Speaking via video link in London, Secretary General António Guterres said there was no other way to defeat a virus that is spreading in developing countries “like wildfire” and is likely to mutate, other than through fair mass vaccination, adding that vaccines must be “available and affordable to all”.

“It is not only a question of fairness and justice, but it is also a question of efficiency,” he said, stressing that mutations “respect Darwin’s laws of evolution” – which means that the worst viruses tend to survive, multiply and eventually deactivate the vaccine.

So far, immunization programs have been “uneven and very unfair,” said the UN chief.

Reasons to hope

Mr. Guterres said he was encouraged by the announcement made ahead of the G7 by the International Monetary Fund (IMF) in collaboration with the World Bank, the World Health Organization (WHO) and the World Trade Organization (WTO), regarding a $ 50 billion program to support immunization in developing countries.

He was also encouraged by recent announcements by the US and UK to donate more than half a billion doses to countries least able to afford them.

Mr Guterres hailed UK Prime Minister Boris Johnson’s announcement that he expects the G7 to deliver a billion promised doses by the end of the summit.

At war with the virus

“We are at war” with the coronavirus, he said, which continues to cause “enormous suffering” and destroy the global economy.

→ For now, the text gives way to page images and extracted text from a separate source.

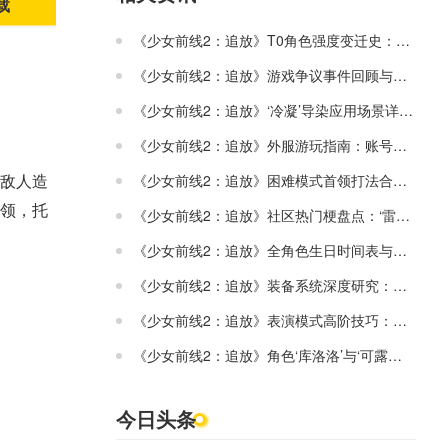
载
《少女前线2：追放》T0角色强度变迁史：版本更新与环境影响
《少女前线2：追放》游戏争议事件回顾与现状分析
《少女前线2：追放》‘冷凝’导染应用场景详解：控场与输出
《少女前线2：追放》外服游玩指南：账号、网络与内容前瞻
《少女前线2：追放》困难模式首领打法合集：机制与阵容克制
敌人造
领，托
《少女前线2：追放》社区热门梗盘点：‘雷蒙先生’‘以色列’等
《少女前线2：追放》全角色生日时间表与对应奖励一览
《少女前线2：追放》装备系统深度研究：从获取到毕业搭配
《少女前线2：追放》表演模式高阶技巧：积分提升与奖励获取
《少女前线2：追放》角色‘库洛洛’与‘可露凯’协同作战研究
今日头条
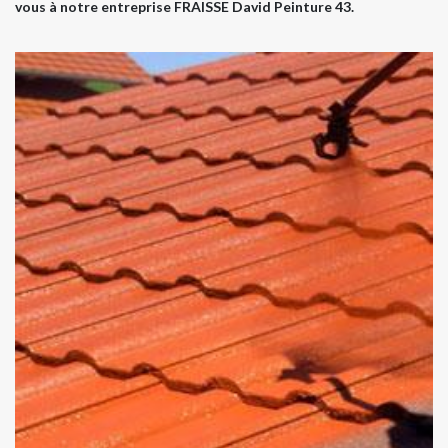
vous à notre entreprise FRAISSE David Peinture 43.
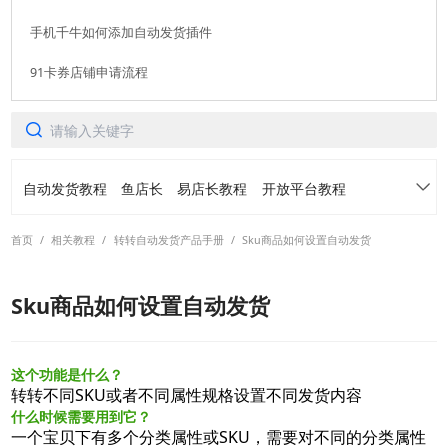
手机千牛如何添加自动发货插件
91卡券店铺申请流程
自动发货教程
鱼店长
易店长教程
开放平台教程
首页
/
相关教程
/
转转自动发货产品手册
/
Sku商品如何设置自动发货
91卡券仓库
转转免费领
常见问题
Sku商品如何设置自动发货
各平台常用功能案例介绍
活动手册
阿奇索账号中心产品手册
虚拟订单定制产品手册
这个功能是什么？
转转不同SKU或者不同属性规格设置不同发货内容
什么时候需要用到它？
转转自动发货产品手册
螃蟹自动发货产品手册
一个宝贝下有多个分类属性或SKU，需要对不同的分类属性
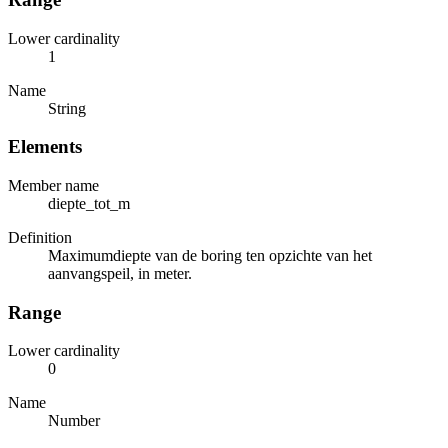
Lower cardinality
1
Name
String
Elements
Member name
diepte_tot_m
Definition
Maximumdiepte van de boring ten opzichte van het
aanvangspeil, in meter.
Range
Lower cardinality
0
Name
Number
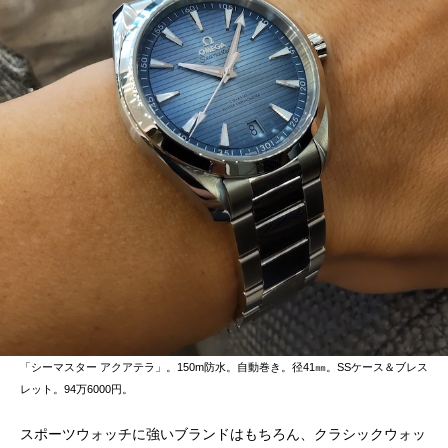
「シーマスター アクアテラ」。150m防水。自動巻き。径41㎜。SSケース＆ブレス
レット。94万6000円。
スポーツウォッチに強いブランドはもちろん、クラシックウォッ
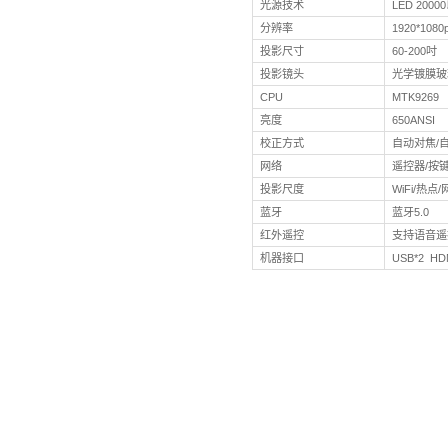
产品
产品型号
内存
光源技术
分辨率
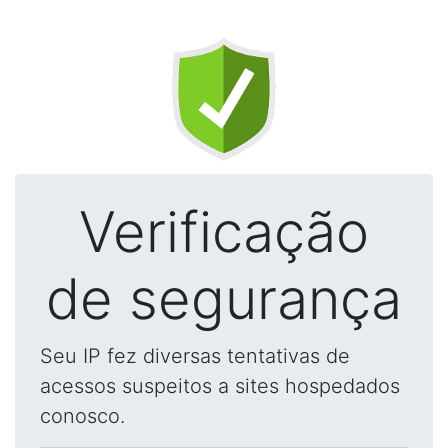
Verificação
de segurança
Seu IP fez diversas tentativas de
acessos suspeitos a sites hospedados
conosco.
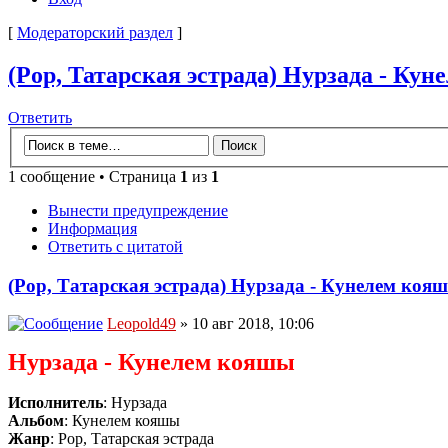
[
Модераторский раздел
]
(Pop, Татарская эстрада) Нурзада - Кун
Ответить
1 сообщение • Страница
1
из
1
Вынести предупреждение
Информация
Ответить с цитатой
(Pop, Татарская эстрада) Нурзада - Кунелем кояш
Leopold49
» 10 авг 2018, 10:06
Нурзада - Кунелем кояшы
Исполнитель
: Нурзада
Альбом
: Кунелем кояшы
Жанр
: Pop, Татарская эстрада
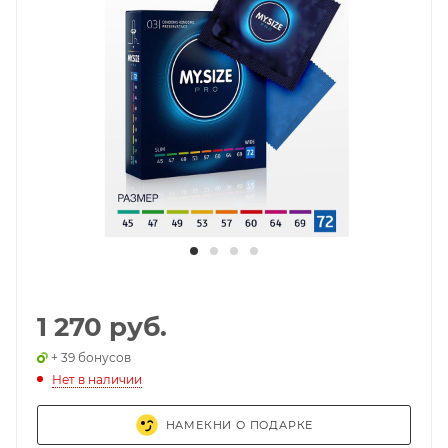
1 270 руб.
+ 39 бонусов
Нет в наличии
НАМЕКНИ О ПОДАРКЕ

To defeat the virus, we must “strengthen our weapons”, he added, calling for a “global vaccination plan”.

The Secretary-General referred to his proposal to bring together vaccine-producing countries in an emergency working group supported by WHO, the GAVI vaccine alliance and international financial institutions to define and implement a plan.

“We really need those with the power … to organize an effective response to COVID and the only way to be effective … is to ensure that everyone is vaccinated as soon as possible,” he said. .

G7 climate action

The UN chief said climate action was his other priority for the first face-to-face meeting of the G7 since the start of the pandemic, as the global average temperature continues to rise, almost to the point where the scientific community international says that it is “the limit” to avoid “catastrophic developments”.

“To a certain extent, we are on the brink and… we need to make sure the next step is in the right direction,” he said, calling on the G7 to create a net zero global coalition for 2050; support adaptation for the resilience of populations and societies; and to finance developing countries so that they can target mitigation and address the impacts of climate change that are already affecting them.

Paving the way forward

In conclusion, the Secretary-General expressed the hope that the G7 meeting “will help pave the way for further important decisions in the future”.

“I think it is absolutely essential to ensure that” through the COP26[UN climate conference] in Glasgow, he said, warning that this could prove to be “the last opportunity” to make the right decisions.